The krone has gained 7.8 percent against the euro since the end of June, making it the second-best performer of the 16 major currencies tracked by Bloomberg in the period. A further strengthening would hurt exporters including Norsk Hydro ASA, Europe’s third-largest aluminum producer, and Norske Skogindustrier ASA, the world’s second-biggest newsprint maker.

“In my view we will see a cautious start of the hiking cycle,” Wilhelmsen said.

At the same time, house prices in the only Scandinavian country that isn’t a member of the European Union have returned to a peak reached in the summer of 2007, not taking inflation into account, according to the Finance Ministry.

Housing Peak

House prices rose a quarterly 1.8 percent in the three months ended September, after gaining 5.3 percent in the previous quarter, Statistics Norway said on Oct. 14.

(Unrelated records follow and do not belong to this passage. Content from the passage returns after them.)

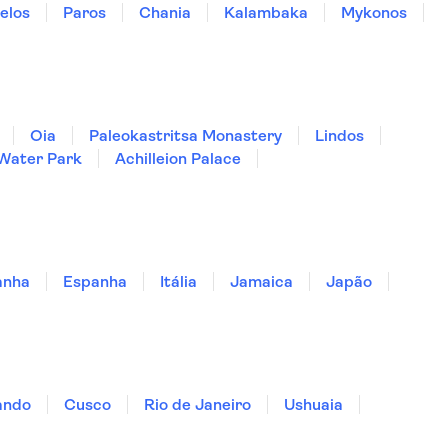
elos
Paros
Chania
Kalambaka
Mykonos
Oia
Paleokastritsa Monastery
Lindos
 Water Park
Achilleion Palace
anha
Espanha
Itália
Jamaica
Japão
ando
Cusco
Rio de Janeiro
Ushuaia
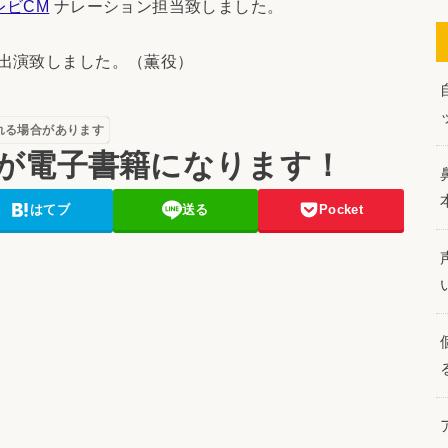
レビCM
ナレーション担当致しました。
出演致しました。（薫役）
れる場合があります
が電子書籍になります！
はてブ
送る
Pocket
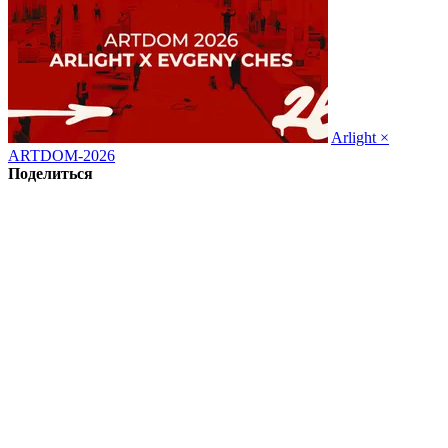
Arlight ×
ARTDOM-2026
Поделиться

House prices grew even when the economy was in a technical recession as unemployment, which fell to 2.7 percent in September, remained the lowest in Europe throughout the credit crisis. Norwegians, the world’s second-richest citizens per capita after Luxembourgers, didn’t have to wait long for low interest rates to feed through to disposable income, with about 90 percent of mortgage holders using floating rates, according to the Finance Ministry.

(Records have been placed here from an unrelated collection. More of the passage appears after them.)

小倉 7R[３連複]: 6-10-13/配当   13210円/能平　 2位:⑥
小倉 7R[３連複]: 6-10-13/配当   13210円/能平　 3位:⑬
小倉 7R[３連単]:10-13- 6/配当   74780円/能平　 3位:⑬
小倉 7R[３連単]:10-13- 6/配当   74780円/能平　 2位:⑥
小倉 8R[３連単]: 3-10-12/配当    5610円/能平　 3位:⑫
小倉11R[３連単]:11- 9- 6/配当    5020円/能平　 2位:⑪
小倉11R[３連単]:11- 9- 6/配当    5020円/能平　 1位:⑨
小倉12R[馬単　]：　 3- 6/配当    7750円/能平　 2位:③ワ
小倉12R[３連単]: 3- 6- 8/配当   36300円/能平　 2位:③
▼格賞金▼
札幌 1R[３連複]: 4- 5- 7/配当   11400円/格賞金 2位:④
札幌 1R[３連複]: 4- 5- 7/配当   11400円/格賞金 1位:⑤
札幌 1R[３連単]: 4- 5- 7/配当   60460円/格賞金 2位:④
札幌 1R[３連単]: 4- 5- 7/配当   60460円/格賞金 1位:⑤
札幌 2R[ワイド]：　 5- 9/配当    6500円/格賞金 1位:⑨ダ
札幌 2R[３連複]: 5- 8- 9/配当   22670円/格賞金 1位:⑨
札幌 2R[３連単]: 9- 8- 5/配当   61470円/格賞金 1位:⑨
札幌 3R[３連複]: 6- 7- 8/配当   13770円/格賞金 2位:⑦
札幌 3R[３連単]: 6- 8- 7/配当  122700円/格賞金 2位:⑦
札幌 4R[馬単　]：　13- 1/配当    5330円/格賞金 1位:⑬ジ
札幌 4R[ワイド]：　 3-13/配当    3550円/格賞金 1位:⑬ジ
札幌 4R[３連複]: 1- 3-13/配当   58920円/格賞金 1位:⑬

“We see a very big difference between strong growth in private consumption and household demand and a quite strong contribution from the public sector,” Wilhelmsen said. “On the other hand, the construction sector is still suffering and the export sector is quite weak.”

Oil Wealth

The country’s oil wealth has shielded it from the worst of the economic crisis, and mainland GDP, which excludes oil, gas and shipping, grew 0.3 percent in the second quarter, ending six months of recession. The government expects the economy to grow 2.1 percent next year after contracting 1.1 percent this year. The jobless rate will average 3.2 percent this year and 3.7 percent in 2010.

The strong growth outlook has helped the krone outperform Sweden’s krona against the euro since the end of March.

“We think the currency will limit the room for the central bank to hike interest rates going forward,” said Maren Romstad, currency strategist at DnB NOR ASA, Norway’s biggest bank. “The export sector is still struggling and a stronger krone will only weaken the sector further.”

The krone will continue to strengthen as the global economy recovers, said Erik Bruce, senior economist at Nordea Bank AB in Oslo. “The strengthening of the krone means that core inflation will maybe go down to 1 percent next year and it means that the export sector will have problems on the international market.”

Inflation

The central bank targets price growth, adjusting for the effect of energy and taxes, of 2.5 percent. Inflation accelerated to 2.4 percent last month from 2.3 percent in August. Inflation has exceeded the bank’s target in six of nine months this year.

Exports will recover more slowly than consumer demand, the government forecasts, rising 0.1 percent in 2010 after slumping 6.5 percent this year.

Bruce expects Norges Bank to move “gradually” and increase rates at every second meeting to 2.75 percent within 12 months. If the bank “moves too fast, we will surely see an even stronger krone and that will lead to a too tight monetary situation, too low inflation.”

Norges Bank also releases its revised economic forecasts and rate path today.